- **TASK PROMPT**: Reproduce the listing exactly and skip over any pictures.

- **RECORDS**:

•••

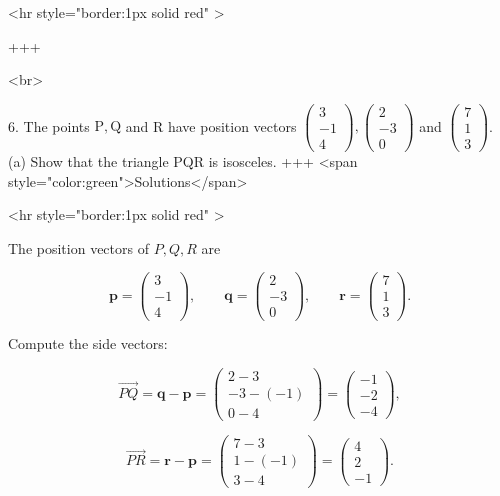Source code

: <hr style="border:1px solid red" >

+++

<br>

6. The points $\mathrm{P}, \mathrm{Q}$ and R have position vectors $\left(\begin{array}{c}3 \\ -1 \\ 4\end{array}\right),\left(\begin{array}{c}2 \\ -3 \\ 0\end{array}\right)$ and $\left(\begin{array}{l}7 \\ 1 \\ 3\end{array}\right)$.
(a) Show that the triangle PQR is isosceles.
+++ <span style="color:green">Solutions</span>

<hr style="border:1px solid red" >

The position vectors of $P,Q,R$ are

$$
\mathbf{p}=\begin{pmatrix}3\\-1\\4\end{pmatrix},\qquad
\mathbf{q}=\begin{pmatrix}2\\-3\\0\end{pmatrix},\qquad
\mathbf{r}=\begin{pmatrix}7\\1\\3\end{pmatrix}.
$$


Compute the side vectors:

$$
\overrightarrow{PQ}=\mathbf{q}-\mathbf{p}
=\begin{pmatrix}2-3\\-3-(-1)\\0-4\end{pmatrix}
=\begin{pmatrix}-1\\-2\\-4\end{pmatrix},
$$


$$
\overrightarrow{PR}=\mathbf{r}-\mathbf{p}
=\begin{pmatrix}7-3\\1-(-1)\\3-4\end{pmatrix}
=\begin{pmatrix}4\\2\\-1\end{pmatrix}.
$$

•••

- **TASK RESULT**:
Source code

: <hr style="border:1px solid red" >

+++

<br>

6. The points $\mathrm{P}, \mathrm{Q}$ and R have position vectors $\left(\begin{array}{c}3 \\ -1 \\ 4\end{array}\right),\left(\begin{array}{c}2 \\ -3 \\ 0\end{array}\right)$ and $\left(\begin{array}{l}7 \\ 1 \\ 3\end{array}\right)$.
(a) Show that the triangle PQR is isosceles.
+++ <span style="color:green">Solutions</span>

<hr style="border:1px solid red" >

The position vectors of $P,Q,R$ are

$$
\mathbf{p}=\begin{pmatrix}3\\-1\\4\end{pmatrix},\qquad
\mathbf{q}=\begin{pmatrix}2\\-3\\0\end{pmatrix},\qquad
\mathbf{r}=\begin{pmatrix}7\\1\\3\end{pmatrix}.
$$


Compute the side vectors:

$$
\overrightarrow{PQ}=\mathbf{q}-\mathbf{p}
=\begin{pmatrix}2-3\\-3-(-1)\\0-4\end{pmatrix}
=\begin{pmatrix}-1\\-2\\-4\end{pmatrix},
$$


$$
\overrightarrow{PR}=\mathbf{r}-\mathbf{p}
=\begin{pmatrix}7-3\\1-(-1)\\3-4\end{pmatrix}
=\begin{pmatrix}4\\2\\-1\end{pmatrix}.
$$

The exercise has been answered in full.